In Wikipedia it says
In Riemannian geometry, the metric can always be made to take the standard form at any given point, but not always in a neighborhood around that point.
And I am a little confused, because for any $p\in M$, where $(M,g)$ is a Riemannian manifold, we can find a neighborhood $U\subset M$ of $p$ and get the natural basis $\{\partial/\partial x^i\}$ in $U$, and the Gram-Schmidt process gives a local orthonomal basis, under which the metric $g$ takes the standard form. Is there anything wrong?
If you apply Gram-Schmidt only at a point $p$, then there is no guarantee that it will be orthonormal frame at other $q$ in any neighbourhood. But that is a cheap answer, because you have available a parametric version of Gram-Schmidt which is smooth and produce a local orthonormal frame: \begin{align*} V_1(x)&=\frac{\partial}{\partial x^1}&X_1=\frac{1}{\sqrt{g(x)(V_1(x),V_1(x))}}V_1(x)\\ V_2(x)&=\frac{\partial}{\partial x^2}-g^{12}(x)\frac{\partial}{\partial x^1}&X_2=\frac{1}{\sqrt{g(x)(V_2(x),V_2(x))}}V_2(x)\\ &\vdots \end{align*} So suppose you use this and get $$ X_i:=A^j_i(x^1,x^2,\dots,x^n)\frac{\partial}{\partial x^j} $$ where $A^j_i$ is a pretty much arbitrary matrix of smooth functions of the coordinates $x^1,\dots,x^n$ in general -- only that $A^j_i=0$ if $j>i$ by the nature of Gram-Schmidt, and that the diagonal is nonvanishing (since we want $X_i$ a basis). If we can find $y^i$ locally such that $X_i=\frac{\partial}{\partial y^i}$, then $$ [X_i,X_j]=\left[\frac{\partial}{\partial y^i},\frac{\partial}{\partial y^j}\right]=0. $$ Conversely, by Frobenius theorem this is sufficient.

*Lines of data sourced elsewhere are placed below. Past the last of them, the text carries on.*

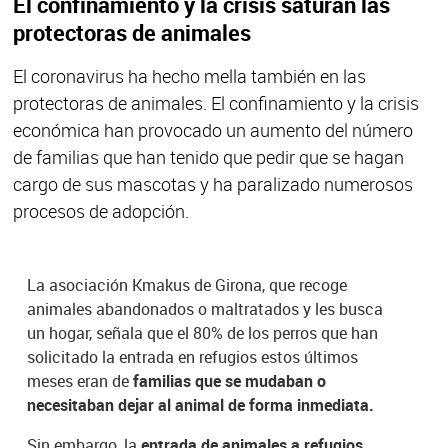
El confinamiento y la crisis saturan las
protectoras de animales
El coronavirus ha hecho mella también en las
protectoras de animales. El confinamiento y la crisis
económica han provocado un aumento del número
de familias que han tenido que pedir que se hagan
cargo de sus mascotas y ha paralizado numerosos
procesos de adopción.
La asociación Kmakus de Girona, que recoge
animales abandonados o maltratados y les busca
un hogar, señala que el 80% de los perros que han
solicitado la entrada en refugios estos últimos
meses eran de
familias que se mudaban o
necesitaban dejar al animal de forma inmediata.
Sin embargo, la
entrada de animales a refugios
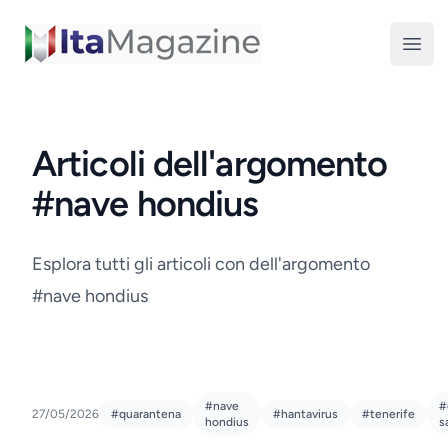
ItaMagazine
Open
Articoli dell'argomento
#nave hondius
Esplora tutti gli articoli con dell'argomento
#nave hondius
#nave
#
27/05/2026
#quarantena
#hantavirus
#tenerife
hondius
s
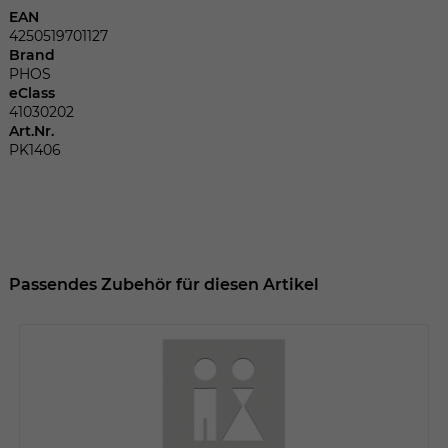
Dieser Wert speichert Ihre Consent-
EAN
Einstellungen. Unter anderem eine
4250519701127
zufällig generierte ID, für die historische
Brand
Zweck
Speicherung Ihrer vorgenommen
PHOS
Einstellungen, falls der Webseiten-
eClass
Betreiber dies eingestellt hat.
41030202
Art.Nr.
PK1406
Name
fe_typo_user
Anbieter
TYPO3
Laufzeit
Sitzungsende
Passendes Zubehör für diesen Artikel
Wir installiert sobald sich der Nutzer an
Zweck
der Webseite anmeldet. Dient zum
festhalten des Login Status.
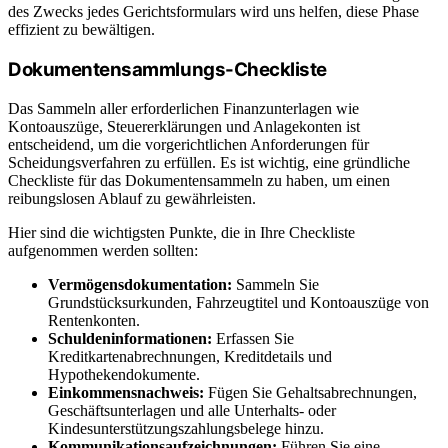
des Zwecks jedes Gerichtsformulars wird uns helfen, diese Phase
effizient zu bewältigen.
Dokumentensammlungs-Checkliste
Das Sammeln aller erforderlichen Finanzunterlagen wie
Kontoauszüge, Steuererklärungen und Anlagekonten ist
entscheidend, um die vorgerichtlichen Anforderungen für
Scheidungsverfahren zu erfüllen. Es ist wichtig, eine gründliche
Checkliste für das Dokumentensammeln zu haben, um einen
reibungslosen Ablauf zu gewährleisten.
Hier sind die wichtigsten Punkte, die in Ihre Checkliste
aufgenommen werden sollten:
Vermögensdokumentation:
Sammeln Sie
Grundstücksurkunden, Fahrzeugtitel und Kontoauszüge von
Rentenkonten.
Schuldeninformationen:
Erfassen Sie
Kreditkartenabrechnungen, Kreditdetails und
Hypothekendokumente.
Einkommensnachweis:
Fügen Sie Gehaltsabrechnungen,
Geschäftsunterlagen und alle Unterhalts- oder
Kindesunterstützungszahlungsbelege hinzu.
Kommunikationsaufzeichnungen:
Führen Sie eine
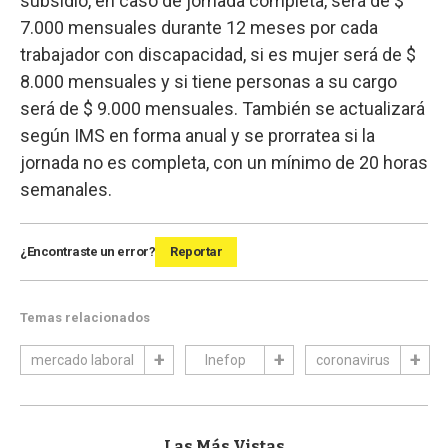
subsidio, en caso de jornada completa, será de $
7.000 mensuales durante 12 meses por cada
trabajador con discapacidad, si es mujer será de $
8.000 mensuales y si tiene personas a su cargo
será de $ 9.000 mensuales. También se actualizará
según IMS en forma anual y se prorratea si la
jornada no es completa, con un mínimo de 20 horas
semanales.
¿Encontraste un error?
Reportar
Temas relacionados
mercado laboral
Inefop
coronavirus
Las Más Vistas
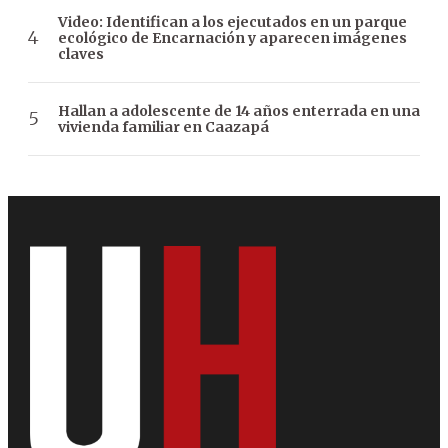
Video: Identifican a los ejecutados en un parque
ecológico de Encarnación y aparecen imágenes
claves
Hallan a adolescente de 14 años enterrada en una
vivienda familiar en Caazapá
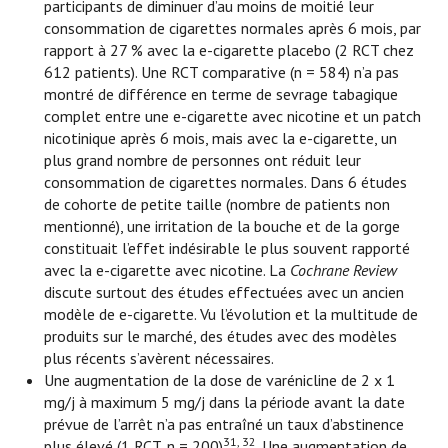
participants de diminuer d’au moins de moitié leur
consommation de cigarettes normales après 6 mois, par
rapport à 27 % avec la e-cigarette placebo (2 RCT chez
612 patients). Une RCT comparative (n = 584) n’a pas
montré de différence en terme de sevrage tabagique
complet entre une e-cigarette avec nicotine et un patch
nicotinique après 6 mois, mais avec la e-cigarette, un
plus grand nombre de personnes ont réduit leur
consommation de cigarettes normales. Dans 6 études
de cohorte de petite taille (nombre de patients non
mentionné), une irritation de la bouche et de la gorge
constituait l’effet indésirable le plus souvent rapporté
avec la e-cigarette avec nicotine. La
Cochrane Review
discute surtout des études effectuées avec un ancien
modèle de e-cigarette. Vu l’évolution et la multitude de
produits sur le marché, des études avec des modèles
plus récents s’avèrent nécessaires.
Une augmentation de la dose de varénicline de 2 x 1
mg/j à maximum 5 mg/j dans la période avant la date
prévue de l’arrêt n’a pas entraîné un taux d’abstinence
31, 32
plus élevé (1 RCT, n = 200)
. Une augmentation de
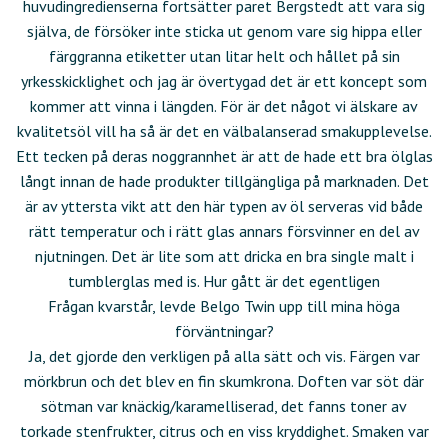
huvudingredienserna fortsätter paret Bergstedt att vara sig
själva, de försöker inte sticka ut genom vare sig hippa eller
färggranna etiketter utan litar helt och hållet på sin
yrkesskicklighet och jag är övertygad det är ett koncept som
kommer att vinna i längden. För är det något vi älskare av
kvalitetsöl vill ha så är det en välbalanserad smakupplevelse.
Ett tecken på deras noggrannhet är att de hade ett bra ölglas
långt innan de hade produkter tillgängliga på marknaden. Det
är av yttersta vikt att den här typen av öl serveras vid både
rätt temperatur och i rätt glas annars försvinner en del av
njutningen. Det är lite som att dricka en bra single malt i
tumblerglas med is. Hur gått är det egentligen
Frågan kvarstår, levde Belgo Twin upp till mina höga
förväntningar?
Ja, det gjorde den verkligen på alla sätt och vis. Färgen var
mörkbrun och det blev en fin skumkrona. Doften var söt där
sötman var knäckig/karamelliserad, det fanns toner av
torkade stenfrukter, citrus och en viss kryddighet. Smaken var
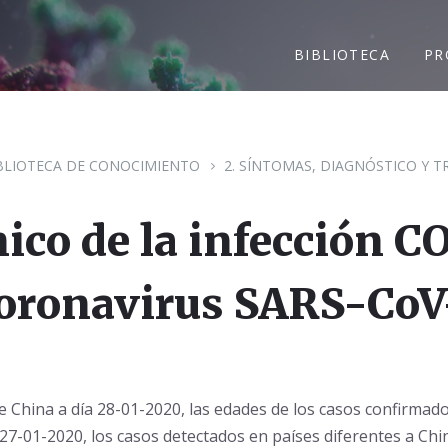
BIBLIOTECA
PR
BLIOTECA DE CONOCIMIENTO
2. SÍNTOMAS, DIAGNÓSTICO Y 
nico de la infección C
oronavirus SARS-CoV
China a día 28-01-2020, las edades de los casos confirmado
7-01-2020, los casos detectados en países diferentes a Ch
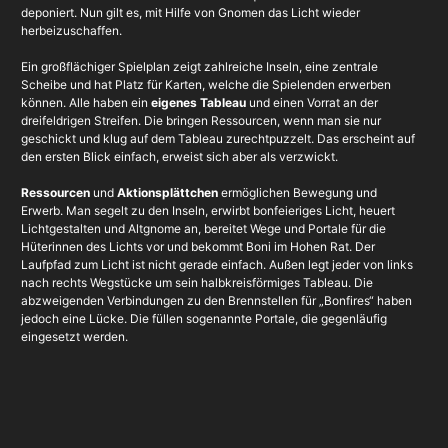
deponiert. Nun gilt es, mit Hilfe von Gnomen das Licht wieder
herbeizuschaffen.
Ein großflächiger Spielplan zeigt zahlreiche Inseln, eine zentrale
Scheibe und hat Platz für Karten, welche die Spielenden erwerben
können. Alle haben ein
eigenes Tableau
und einen Vorrat an der
dreifeldrigen Streifen. Die bringen Ressourcen, wenn man sie nur
geschickt und klug auf dem Tableau zurechtpuzzelt. Das erscheint auf
den ersten Blick einfach, erweist sich aber als verzwickt.
Ressourcen
und
Aktionsplättchen
ermöglichen Bewegung und
Erwerb. Man segelt zu den Inseln, erwirbt bonfeieriges Licht, heuert
Lichtgestalten und Altgnome an, bereitet Wege und Portale für die
Hüterinnen des Lichts vor und bekommt Boni im Hohen Rat. Der
Laufpfad zum Licht ist nicht gerade einfach. Außen legt jeder von links
nach rechts Wegstücke um sein halbkreisförmiges Tableau. Die
abzweigenden Verbindungen zu den Brennstellen für „Bonfires“ haben
jedoch eine Lücke. Die füllen sogenannte Portale, die gegenläufig
eingesetzt werden.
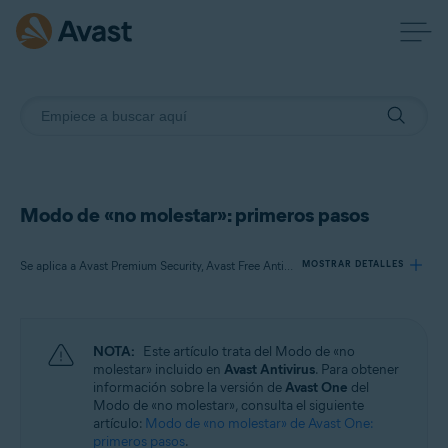
Modo de «no molestar»: primeros pasos
Se aplica a Avast Premium Security, Avast Free Antivirus
MOSTRAR DETALLES
Productos:
NOTA:
Este artículo trata del Modo de «no
Avast Premium Security
molestar» incluido en
Avast Antivirus
. Para obtener
Avast Free Antivirus
información sobre la versión de
Avast One
del
Modo de «no molestar», consulta el siguiente
artículo:
Modo de «no molestar» de Avast One:
Sistemas operativos:
primeros pasos
.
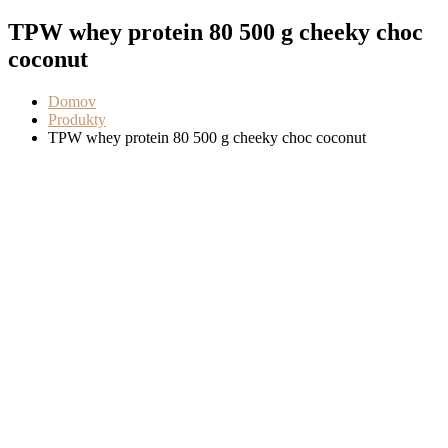
TPW whey protein 80 500 g cheeky choc
coconut
Domov
Produkty
TPW whey protein 80 500 g cheeky choc coconut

However, this is a very big ask on the $A$: $$ 0=dx^k([X_i,X_j])=dx^k\left[A^{i'}_i\partial_{i'},A^{j'}_j\partial_{j'}\right]=A^{l}_i\partial_{l}A^k_j-A^{l}_j\partial_{l}A^k_i. $$ and the RHS is basically the Christoffel symbol $\Gamma^k_{ij}$ of the metric $g$. You are asking them to vanish identically on a neighbourhood.